Présentation sur YouTube

Sector coordination between heat and electricity systems has been identified has a cornerstone in the path towards a more sustainable energy system. However, the coordination of sequential and independent markets relies on the exchange of sensitive information between the market operators, namely time series of consumers' loads.

In this talk we address the privacy concerns arising from this exchange by introducing a novel privacy-preserving Stackelberg mechanism (w-PPSM) which generates differentially-private data streams with high fidelity. The proposed w-PPSM algorithm introduces noise on the sensitive data using a classic Laplace mechanism. The novelty of the algorithm is to then restore the feasibility and fidelity of the Laplace-obfuscated data with respect to the original market-clearing solutions. This post-processing phase is implemented as a bilevel optimization problem, which redistributes the noise on the Laplace-obfuscated data to ensure a close-to-optimal operation of the markets.

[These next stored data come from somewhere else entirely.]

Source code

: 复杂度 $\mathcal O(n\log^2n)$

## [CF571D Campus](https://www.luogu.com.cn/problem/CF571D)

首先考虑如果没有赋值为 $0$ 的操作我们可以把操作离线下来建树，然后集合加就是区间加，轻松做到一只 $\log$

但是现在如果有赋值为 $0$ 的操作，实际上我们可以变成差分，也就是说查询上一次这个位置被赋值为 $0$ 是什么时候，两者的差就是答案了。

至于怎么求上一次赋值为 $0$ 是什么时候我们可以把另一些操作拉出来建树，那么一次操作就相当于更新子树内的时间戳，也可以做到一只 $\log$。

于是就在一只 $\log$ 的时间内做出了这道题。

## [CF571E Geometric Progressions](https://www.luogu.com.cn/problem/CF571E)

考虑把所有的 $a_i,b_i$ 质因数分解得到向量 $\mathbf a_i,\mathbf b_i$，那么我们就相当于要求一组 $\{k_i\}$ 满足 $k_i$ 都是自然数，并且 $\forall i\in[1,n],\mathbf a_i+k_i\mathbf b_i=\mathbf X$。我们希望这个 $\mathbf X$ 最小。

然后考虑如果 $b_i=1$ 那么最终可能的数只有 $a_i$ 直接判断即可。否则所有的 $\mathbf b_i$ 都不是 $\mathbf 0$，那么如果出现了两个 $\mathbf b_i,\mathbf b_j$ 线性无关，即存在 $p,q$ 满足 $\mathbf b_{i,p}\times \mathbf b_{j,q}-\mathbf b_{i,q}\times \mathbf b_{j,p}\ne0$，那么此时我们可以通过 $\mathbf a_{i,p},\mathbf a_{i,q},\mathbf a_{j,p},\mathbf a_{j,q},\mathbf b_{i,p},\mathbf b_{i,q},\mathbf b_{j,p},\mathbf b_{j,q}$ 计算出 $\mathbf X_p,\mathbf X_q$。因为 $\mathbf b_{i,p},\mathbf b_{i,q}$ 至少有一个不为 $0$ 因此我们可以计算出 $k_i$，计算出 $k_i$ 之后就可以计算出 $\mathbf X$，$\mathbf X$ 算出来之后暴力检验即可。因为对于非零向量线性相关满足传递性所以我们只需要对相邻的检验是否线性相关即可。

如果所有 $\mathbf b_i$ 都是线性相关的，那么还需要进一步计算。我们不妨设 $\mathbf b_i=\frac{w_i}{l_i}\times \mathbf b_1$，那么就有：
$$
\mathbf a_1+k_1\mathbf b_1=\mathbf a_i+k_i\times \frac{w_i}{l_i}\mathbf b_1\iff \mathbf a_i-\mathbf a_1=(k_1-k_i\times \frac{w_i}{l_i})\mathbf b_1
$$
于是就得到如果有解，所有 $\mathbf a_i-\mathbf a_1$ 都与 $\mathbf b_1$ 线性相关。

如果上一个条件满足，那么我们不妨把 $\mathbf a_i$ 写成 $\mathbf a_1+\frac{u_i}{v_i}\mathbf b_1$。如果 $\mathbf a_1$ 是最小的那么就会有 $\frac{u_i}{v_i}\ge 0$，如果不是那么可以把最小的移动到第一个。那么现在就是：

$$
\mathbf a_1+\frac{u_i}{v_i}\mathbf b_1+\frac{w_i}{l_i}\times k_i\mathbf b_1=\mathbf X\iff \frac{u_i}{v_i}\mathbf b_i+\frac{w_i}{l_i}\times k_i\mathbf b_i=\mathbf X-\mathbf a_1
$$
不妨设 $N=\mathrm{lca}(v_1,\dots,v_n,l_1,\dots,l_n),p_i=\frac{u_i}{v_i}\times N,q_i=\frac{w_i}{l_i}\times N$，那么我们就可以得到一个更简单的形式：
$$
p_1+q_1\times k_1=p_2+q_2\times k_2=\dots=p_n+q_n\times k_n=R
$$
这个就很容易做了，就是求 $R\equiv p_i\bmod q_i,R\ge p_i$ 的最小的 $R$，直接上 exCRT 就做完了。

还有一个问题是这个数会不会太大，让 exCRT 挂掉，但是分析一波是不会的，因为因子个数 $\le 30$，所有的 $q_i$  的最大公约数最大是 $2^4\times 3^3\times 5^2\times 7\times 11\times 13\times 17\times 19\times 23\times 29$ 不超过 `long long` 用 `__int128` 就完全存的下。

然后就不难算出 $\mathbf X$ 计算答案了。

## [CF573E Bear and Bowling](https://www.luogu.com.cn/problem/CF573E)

We derive theoretical bounds on the cost of privacy introduced by the w-PPSM in both energy markets. Furthermore, through multiple numerical simulations in a realistic energy system, we demonstrate that the w-PPSM can achieve up to two orders of magnitude reduction in the cost of privacy compared to the traditional differentially-private Laplace mechanism.

This approach facilitates the exchange of privacy-preserving information between independent market and system operators in energy systems while ensuring near-to-optimal coordination between them. It also opens the way to quantify the value of information and design privacy-aware market mechanisms.

Bio: Lesia Mitridati is a Postdoctoral Scholar in the Institute for Power Systems & High Voltage Technology at ETH Zurich, Switzerland. She received the Ph.D. degree in Electrical Engineering from the Technical University of Denmark (DTU) in 2019. From 2019 to 2021, she was a Postdoctoral Scholar in the School of Industrial and Systems Engineering at Georgia Tech, USA. Her research interests are at the intersection between optimization, game theory, machine learning and their applications to energy markets and power systems operation and planning.